Look for models that let you alter the direction of the air flow, and for large rear wheels (for navigating irregular terrain) and a swiveling front wheel (for easier maneuverability, for example, next to buildings). Pricing covers a wide range, starting at less than $300 for an entry level wheeled leaf blower, to around $5,000 for the most powerful commercial models with features such as a self-propelled motor.

For homeowners, the Troy-Bilt TB672 (Est. $440) looks like a good alternative. Also sold as the Troy-Bilt 24A-672G011 at Lowes.com, this entry-level walk-behind blower draws good expert and user feedback. It's one of seven wheeled leaf blowers rated in ConsumerReport.org's roundup of leaf blowers of every type and size, and earns Recommended status. While user feedback isn't extensive, what's available is generally positive -- 4 stars at Lowes.com, for example, based on more than 35 reviews.

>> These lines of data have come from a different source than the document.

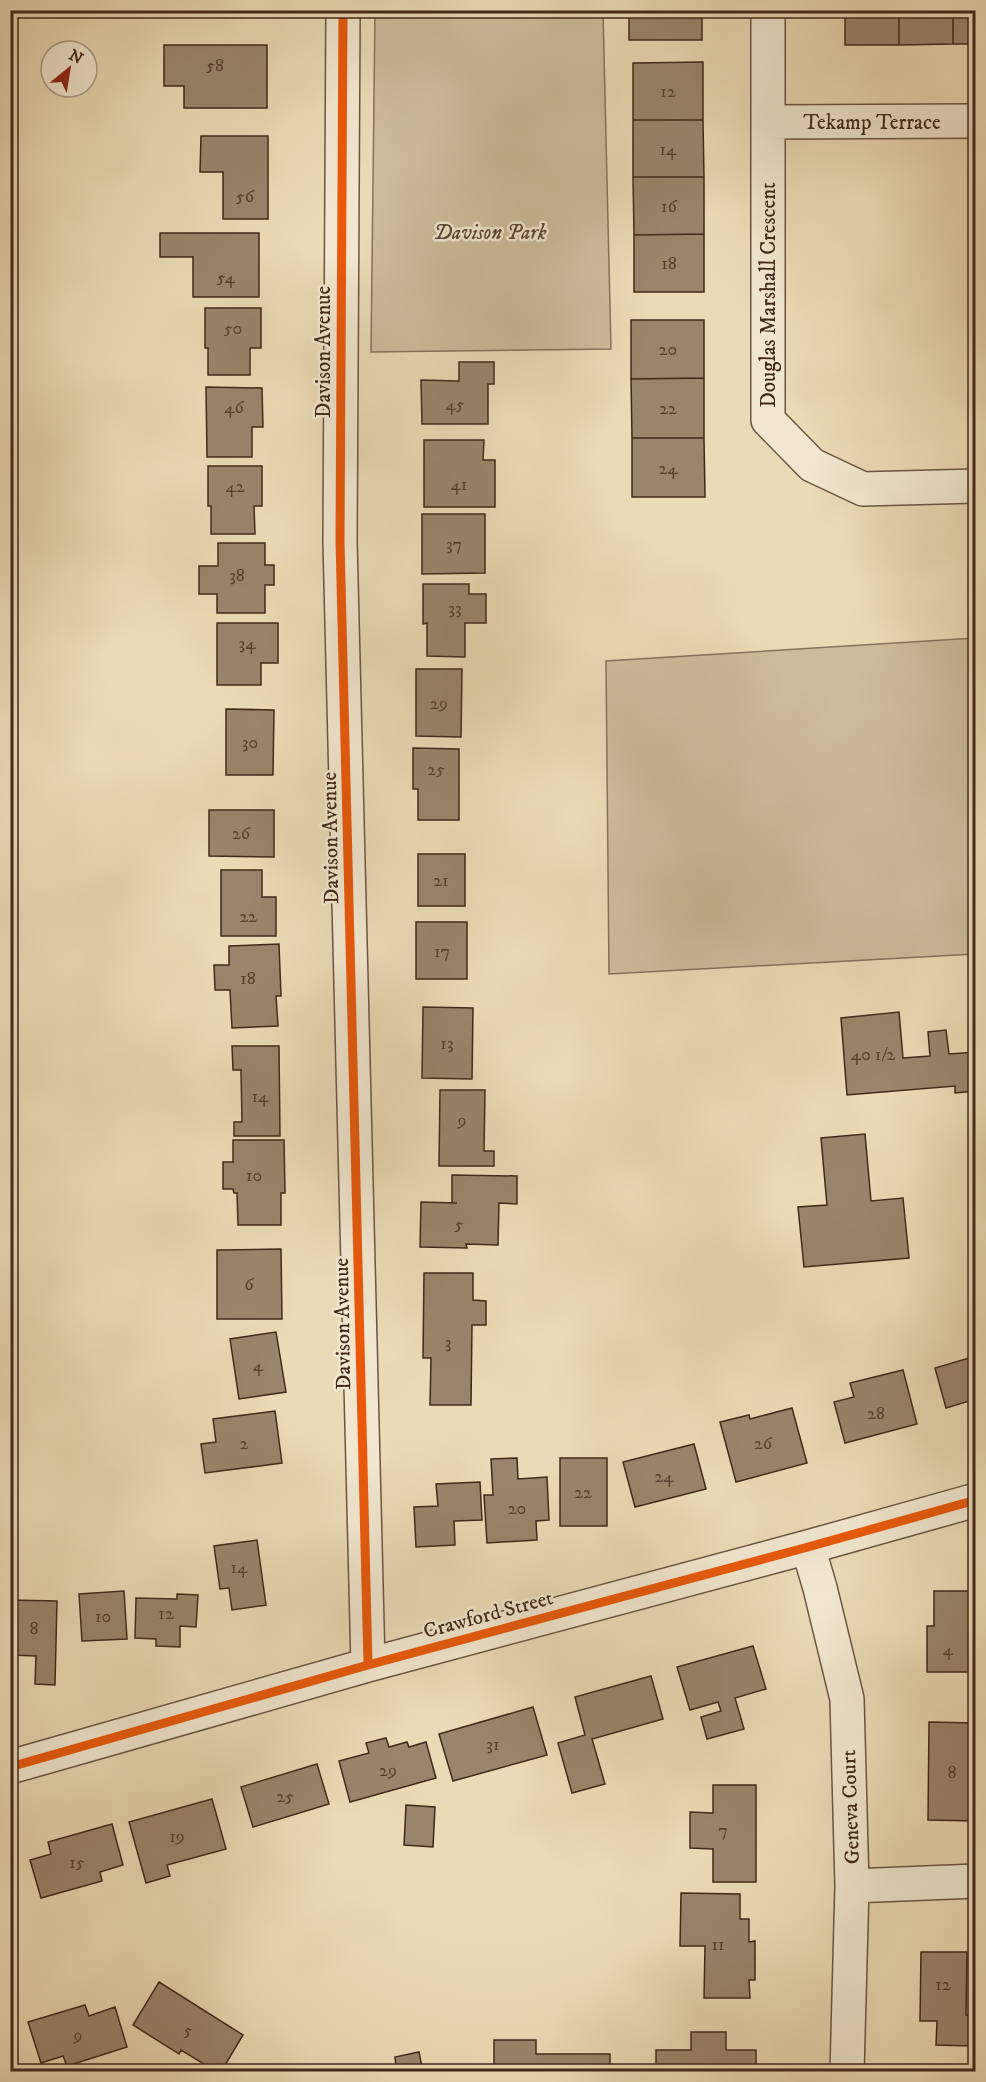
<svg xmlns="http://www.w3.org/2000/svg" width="986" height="2082" viewBox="0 0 986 2082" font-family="'IM FELL DW Pica',serif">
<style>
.green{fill:#cdbc9b;stroke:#87725a;stroke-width:1.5}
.building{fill:#99856b;stroke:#41291a;stroke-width:1.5}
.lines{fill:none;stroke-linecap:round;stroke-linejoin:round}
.minor-casing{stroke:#6b5541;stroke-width:36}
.minor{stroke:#f1e7cf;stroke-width:33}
.cycleway-casing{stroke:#f1e7cf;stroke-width:13}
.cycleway{stroke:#e8590c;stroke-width:9}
.labels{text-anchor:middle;stroke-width:5;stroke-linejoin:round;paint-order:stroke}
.number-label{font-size:18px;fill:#57402e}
.street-label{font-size:21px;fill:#41291a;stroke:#f1e7cf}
.park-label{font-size:21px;font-style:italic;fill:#5d4634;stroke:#f1e7cf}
</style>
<rect width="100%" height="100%" fill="#eadab5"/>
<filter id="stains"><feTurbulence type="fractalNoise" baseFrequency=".00333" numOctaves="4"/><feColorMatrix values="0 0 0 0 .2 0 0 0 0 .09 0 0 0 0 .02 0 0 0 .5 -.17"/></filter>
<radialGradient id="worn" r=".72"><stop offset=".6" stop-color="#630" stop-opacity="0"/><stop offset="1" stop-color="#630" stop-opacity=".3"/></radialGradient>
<path class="green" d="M 375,11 L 603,11 L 611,349 L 371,352 Z
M 975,638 L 975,954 L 609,974 L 606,661 Z"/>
<path class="building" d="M 629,10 L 702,10 L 702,40 L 629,40 Z
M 845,10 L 899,10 L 899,45 L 845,45 Z
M 899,10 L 953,10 L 953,44 L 899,45 Z
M 953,10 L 976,10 L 976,44 L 953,44 Z
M 164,45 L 267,45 L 267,108 L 184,108 L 184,86 L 164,86 Z
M 703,62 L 703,120 L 633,120 L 633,63 Z
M 633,120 L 703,120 L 704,177 L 633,177 Z
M 201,136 L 268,136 L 268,219 L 223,219 L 223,172 L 200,172 Z
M 633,177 L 704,177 L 704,234 L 634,235 Z
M 160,233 L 259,233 L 259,297 L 193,297 L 193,257 L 160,257 Z
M 704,234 L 704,292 L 634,292 L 634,235 Z
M 205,308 L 261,308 L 261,348 L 250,348 L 250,375 L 208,375 L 208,348 L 205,348 Z
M 631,320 L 704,320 L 704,378 L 631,379 Z
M 459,362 L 494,362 L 494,384 L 488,384 L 488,424 L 422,424 L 421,380 L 459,381 Z
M 704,378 L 704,438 L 632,438 L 631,379 Z
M 206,387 L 262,388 L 263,427 L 252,427 L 252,457 L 207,457 Z
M 632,438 L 704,438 L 705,497 L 632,497 Z
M 424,440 L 484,440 L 483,460 L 495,460 L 495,507 L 424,507 Z
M 208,466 L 262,466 L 262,506 L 254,506 L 255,534 L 211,534 L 211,506 L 208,506 Z
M 422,514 L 485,514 L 485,573 L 422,574 Z
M 218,543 L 265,543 L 265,565 L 274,565 L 274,585 L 265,585 L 265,613 L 217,613 L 217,594 L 199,594 L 199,566 L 218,566 Z
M 423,584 L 469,584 L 469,594 L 486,594 L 486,623 L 465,623 L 465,657 L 427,656 L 427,623 L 423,624 Z
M 217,623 L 278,623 L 278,663 L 261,663 L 261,685 L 217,685 Z
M 416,669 L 462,669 L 461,737 L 416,736 Z
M 226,709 L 274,710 L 273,775 L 226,775 Z
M 413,748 L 459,749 L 459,820 L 418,820 L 418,789 L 413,789 Z
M 209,810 L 274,810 L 274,857 L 209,856 Z
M 418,854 L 465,854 L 465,906 L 418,906 Z
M 221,870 L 262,870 L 262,897 L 276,897 L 276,936 L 221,936 Z
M 416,922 L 467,922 L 467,979 L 416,979 Z
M 279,944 L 281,996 L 276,996 L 278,1026 L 232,1028 L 230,990 L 215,990 L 214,965 L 229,965 L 229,946 Z
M 423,1007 L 473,1008 L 472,1079 L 422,1078 Z
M 899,1012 L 903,1058 L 930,1056 L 928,1032 L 946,1030 L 949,1054 L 976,1052 L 976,1091 L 955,1093 L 955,1086 L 847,1095 L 841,1018 Z
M 232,1046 L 279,1046 L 280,1136 L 234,1136 L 234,1122 L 242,1122 L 241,1070 L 233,1070 Z
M 440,1090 L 485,1090 L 484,1151 L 494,1151 L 494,1166 L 439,1166 Z
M 865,1134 L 871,1201 L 903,1198 L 909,1258 L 804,1267 L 798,1207 L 827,1205 L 821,1138 Z
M 233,1140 L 284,1140 L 285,1193 L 281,1193 L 281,1225 L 238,1225 L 237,1193 L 234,1193 L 233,1189 L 223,1189 L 223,1162 L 233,1162 Z
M 452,1175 L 517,1176 L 517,1204 L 499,1203 L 498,1245 L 466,1244 L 467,1248 L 420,1247 L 421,1202 L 457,1203 L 452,1203 Z
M 281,1249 L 282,1319 L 217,1319 L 217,1250 Z
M 424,1273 L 473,1273 L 473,1300 L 486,1301 L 486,1325 L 472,1325 L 471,1405 L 430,1405 L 431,1358 L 423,1358 Z
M 276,1332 L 286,1392 L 239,1399 L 230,1339 Z
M 976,1356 L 976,1399 L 946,1408 L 935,1368 Z
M 903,1370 L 917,1424 L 845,1443 L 834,1402 L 854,1397 L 850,1383 Z
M 792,1408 L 807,1463 L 736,1482 L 720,1422 L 749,1415 L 750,1419 Z
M 275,1411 L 282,1463 L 205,1473 L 201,1444 L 216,1442 L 213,1419 Z
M 694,1444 L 706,1489 L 635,1507 L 623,1462 Z
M 517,1458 L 518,1479 L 547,1477 L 549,1520 L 536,1521 L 537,1540 L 487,1543 L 484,1495 L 493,1495 L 491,1459 Z
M 560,1458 L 607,1458 L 607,1526 L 560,1526 Z
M 480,1482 L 482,1520 L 454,1521 L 455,1545 L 416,1547 L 414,1507 L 438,1506 L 436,1484 Z
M 257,1540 L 266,1605 L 232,1610 L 229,1588 L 220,1589 L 214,1546 Z
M 124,1591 L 127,1639 L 82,1641 L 79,1594 Z
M 934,1591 L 970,1591 L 969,1672 L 927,1672 L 927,1626 L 934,1626 Z
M 177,1594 L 198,1595 L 196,1627 L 180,1626 L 180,1647 L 156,1646 L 156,1639 L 135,1638 L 136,1598 L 177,1599 Z
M 10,1600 L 57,1601 L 55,1685 L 35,1684 L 36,1656 L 10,1655 Z
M 753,1646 L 766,1689 L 735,1698 L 744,1729 L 707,1739 L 701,1717 L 721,1711 L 718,1702 L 690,1710 L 677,1667 Z
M 651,1676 L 663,1719 L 592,1739 L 605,1784 L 572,1793 L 558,1743 L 585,1735 L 575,1697 Z
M 533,1707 L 547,1755 L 453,1781 L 439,1734 Z
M 929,1722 L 976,1723 L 976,1821 L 928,1820 Z
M 386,1738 L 389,1747 L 407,1742 L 409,1747 L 426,1742 L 436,1778 L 350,1802 L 339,1761 L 369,1753 L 366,1743 Z
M 317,1764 L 329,1804 L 253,1827 L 241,1787 Z
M 713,1785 L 756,1785 L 756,1882 L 713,1882 L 713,1849 L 690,1848 L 690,1812 L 713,1813 Z
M 212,1799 L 226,1849 L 167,1865 L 170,1876 L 146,1883 L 129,1822 Z
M 406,1805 L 435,1807 L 433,1847 L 404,1845 Z
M 112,1824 L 123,1865 L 100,1872 L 102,1881 L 41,1898 L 30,1860 L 51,1854 L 48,1842 Z
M 681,1893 L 740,1894 L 740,1919 L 749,1919 L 749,1942 L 755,1941 L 755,1980 L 749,1980 L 750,1998 L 704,1998 L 705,1946 L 680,1946 Z
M 921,1952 L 967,1952 L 966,2015 L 972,2015 L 971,2046 L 936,2045 L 937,2021 L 920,2021 Z
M 159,1982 L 243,2035 L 221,2072 L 217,2072 L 181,2050 L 179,2054 L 133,2025 Z
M 85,2005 L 89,2016 L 115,2007 L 127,2047 L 67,2066 L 63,2056 L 41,2063 L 28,2022 Z
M 691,2032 L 726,2032 L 726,2050 L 756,2050 L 756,2072 L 656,2072 L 656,2050 L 691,2050 Z
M 494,2040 L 536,2040 L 536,2054 L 610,2054 L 610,2072 L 494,2072 Z
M 419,2052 L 423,2072 L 360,2072 L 390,2065 L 390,2067 L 396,2066 L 395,2057 Z"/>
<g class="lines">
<defs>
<path id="minor" d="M 343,10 L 340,541 L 368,1665
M 768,10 L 768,420 L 812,465 L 863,489 L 976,486
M 769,122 L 976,121
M 808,1547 L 820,1588 L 847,1699 L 852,1886 L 847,2072
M 10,1767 L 368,1665 L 808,1547 L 976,1500
M 852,1886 L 976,1881"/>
</defs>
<use href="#minor" class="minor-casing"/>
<use href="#minor" class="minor"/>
<defs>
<path id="cycleway" d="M 343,10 L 340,541 L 368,1665
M 10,1767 L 368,1665 L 808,1547 L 976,1500"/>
</defs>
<use href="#cycleway" class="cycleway-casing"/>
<use href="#cycleway" class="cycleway"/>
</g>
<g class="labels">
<g class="number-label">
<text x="215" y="71">58</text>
<text x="668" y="97">12</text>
<text x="668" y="155">14</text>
<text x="245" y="202">56</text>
<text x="669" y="212">16</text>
<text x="669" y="269">18</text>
<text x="226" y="283">54</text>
<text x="233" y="334">50</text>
<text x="668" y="355">20</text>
<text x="455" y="410">45</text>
<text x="234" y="413">46</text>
<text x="668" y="414">22</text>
<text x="668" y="474">24</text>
<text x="459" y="490">41</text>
<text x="235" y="492">42</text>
<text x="454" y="550">37</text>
<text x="237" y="581">38</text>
<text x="455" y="614">33</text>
<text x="247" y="649">34</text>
<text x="439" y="709">29</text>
<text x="250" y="748">30</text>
<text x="436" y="775">25</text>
<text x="241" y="839">26</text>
<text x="441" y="886">21</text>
<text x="248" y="922">22</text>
<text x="442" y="957">17</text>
<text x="248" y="984">18</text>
<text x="447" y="1049">13</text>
<text x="873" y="1060">40 1/2</text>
<text x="260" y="1102">14</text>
<text x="462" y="1126">9</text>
<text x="254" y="1181">10</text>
<text x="459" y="1230">5</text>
<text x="249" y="1290">6</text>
<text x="448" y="1348">3</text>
<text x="258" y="1371">4</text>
<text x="876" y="1419">28</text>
<text x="244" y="1449">2</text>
<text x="763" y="1449">26</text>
<text x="664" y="1482">24</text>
<text x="583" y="1498">22</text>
<text x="517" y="1514">20</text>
<text x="239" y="1573">14</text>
<text x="166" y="1619">12</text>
<text x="103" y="1622">10</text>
<text x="34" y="1634">8</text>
<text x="948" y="1655">4</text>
<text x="493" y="1750">31</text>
<text x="388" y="1776">29</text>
<text x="952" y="1778">8</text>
<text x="285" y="1802">25</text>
<text x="723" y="1836">7</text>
<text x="177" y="1842">19</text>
<text x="77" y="1868">15</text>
<text x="718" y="1950">11</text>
<text x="943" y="1990">12</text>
<text x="188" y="2036">5</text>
<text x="78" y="2041">9</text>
</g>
<g class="street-label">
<text x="872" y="129">Tekamp Terrace</text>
<text transform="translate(768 295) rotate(-90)" y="7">Douglas Marshall Crescent</text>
<text transform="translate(323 352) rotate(-90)" y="7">Davison Avenue</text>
<text transform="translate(330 838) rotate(-91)" y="7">Davison Avenue</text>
<text transform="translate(342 1324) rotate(-91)" y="7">Davison Avenue</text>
<text transform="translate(488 1614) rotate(-15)" y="7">Crawford Street</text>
<text transform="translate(850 1807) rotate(-92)" y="7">Geneva Court</text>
</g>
<g class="park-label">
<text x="490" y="239">Davison Park</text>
</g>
</g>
<rect width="986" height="2082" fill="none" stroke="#eadab5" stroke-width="36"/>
<rect x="12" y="12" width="962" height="2058" fill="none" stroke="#41291a" stroke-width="3"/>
<rect x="18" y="18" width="950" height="2046" fill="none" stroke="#41291a" stroke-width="1.5"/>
<g transform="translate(69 69) rotate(30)"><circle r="28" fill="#f1e7cf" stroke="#ab9b87" stroke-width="1.5"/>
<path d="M0-4.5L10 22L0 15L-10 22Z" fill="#8f2418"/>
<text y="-9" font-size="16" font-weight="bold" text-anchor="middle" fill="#41291a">N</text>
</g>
<rect width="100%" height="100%" filter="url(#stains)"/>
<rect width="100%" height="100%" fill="url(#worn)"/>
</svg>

This is one powerful blower. While its airflow velocity isn't exceptional at 150 mph, its airflow volume at up to 1,000 cfm outpaces virtually all handheld and backpack gas and electric leaf blowers. With a sound-level rating of 100 dB you will very much want to be wearing hearing protection when using this walk-behind blower, although tests show that sound levels at 50 feet and beyond are surprising low -- lower than most other wheeled blowers and low enough to not overly bother any neighbors -- as long as some basic courtesies (such as not running too early in the morning or late at night) are observed..

The 12-inch rear wheels are large enough to make moving the blower over uneven ground not too challenging, but the front wheel is fixed, so maneuverability is limited. There are three discharge chute positions, as well as louvers to direct the air up or down. There's no vacuum feature. The Troy-Bilt TB672 is covered by a two-year warranty.

If you need something more powerful, the Billy Goat F601S (Est. $760) may be a consideration. It's A-rated and recommended at LeafBlowersDirect.com, where Vogelsanger also says it's the best in its category. "If you are looking for an affordable, but high quality leaf blower, the F601S is a great option for anyone from homeowner to landscaper," he says.

Rated at 1,090 CFM and 200 MPH, Vogelsanger adds that it kicks out as much air volume as 2.5 backpack blowers. It's also a recommended model at ConsumerReports.org. User feedback is limited, but what we found, primarily at LeafBlowersDirect.com, is positive, with recommendations from around 94 percent of the nearly 20 owners that have weighed in.